Open Secrets: Essays on the Writing Life is the new collection published by the Sydney Review of Books and edited by Catriona Menzies-Pike. The following, written by Menzies-Pike, is from the book’s introduction.

The first myth about literary work in Australia is that writers don’t actually do much of it. Debauched, unworldly, undeserving, lavished with more public money than they deserve – they enjoy a sinecure funded by taxpayers, for which privilege they are asked little in return. Read, write, lounge, scrounge. The second myth is that to be a writer is to have answered a divine call. If writing is a vocation, it’s hardly work. Do what you love and you’ll never work a day in your life. Bit rich to expect to get paid. Yet the reckless bon vivant and the worthy ascetic actually have few living counterparts in the corps of contemporary Australian literature. Most Australian writers don’t get paid much for their work, not by publishers, not by readers, not by the government – which is hardly to say that they shouldn’t. 

So how – and why – does the work get done in a world that measures value in dollars and widgets and accords so little to literature? How are writers made? And how is writing made? These were the prompts the Sydney Review of Books issued to all kinds of writers, to the essayists and critics who are frequent contributors to the journal, and to poets, novelists and experimental writers. We sought essays that charted writing as a form of creative labour, and found ourselves with a large and eclectic set of works that deliver new insights into the creation of Australian literature. 

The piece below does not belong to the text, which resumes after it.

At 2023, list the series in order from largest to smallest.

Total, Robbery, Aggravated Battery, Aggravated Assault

How writers get it done is a staple of festival Q&As and magazine profiles. There are no precious morning rituals here, however, no magic tricks for aspiring writers, and little in the way of idealism. These essays document writing lives defined as much by procrastination, distraction and economic precarity as by desire and imagination, by aesthetic and intellectual commitments. Labour is at the heart of this collection: creative labour, yes, but also the day jobs, side gigs, and care work that make space for writing. The public funding available to Australian writers continues to contract, the prospects of healthy royalties from book publication are dim, and the gigs on which so many relied to pay bills, workshops, teaching, public events, have diminished in number. There’s nothing in Open Secrets that conflicts with the regular reports from the Australian Society of Authors about the sinking financial returns of literary work. Many of the essays in this book, especially those authored during the Covid shutdowns in 2020 and 2021, are characterised by a discernible weariness. 

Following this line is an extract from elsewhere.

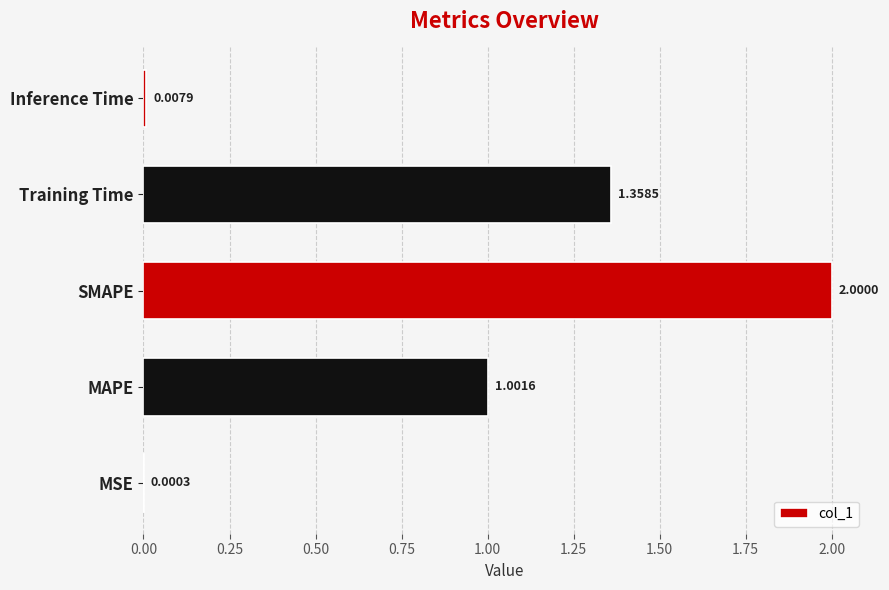

What is the sum of the values at SMAPE and Training Time?

3.4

Is it worth it? For readers, the work is the reward. As you’ll discover, these essays are funny and intelligent and they quiver with joy and determination. For the writers gathered in Open Secrets, however, the true worth of literary work is a complex question that generates often contradictory answers. Writers may work alone in their rooms, but they are also creatures of the world, and each contributor to Open Secrets thinks in surprising ways about literature; they attest to forms of value beyond the economic, to the social, political and aesthetic dimensions of literary practice. This book offers portholes into the places where writing happens and portals to the new worlds and ways of living it might create. These essays bear witness to the resilience required to commit to the writing life – and to the vital transformative possibilities of literature, for writers, for readers and our culture.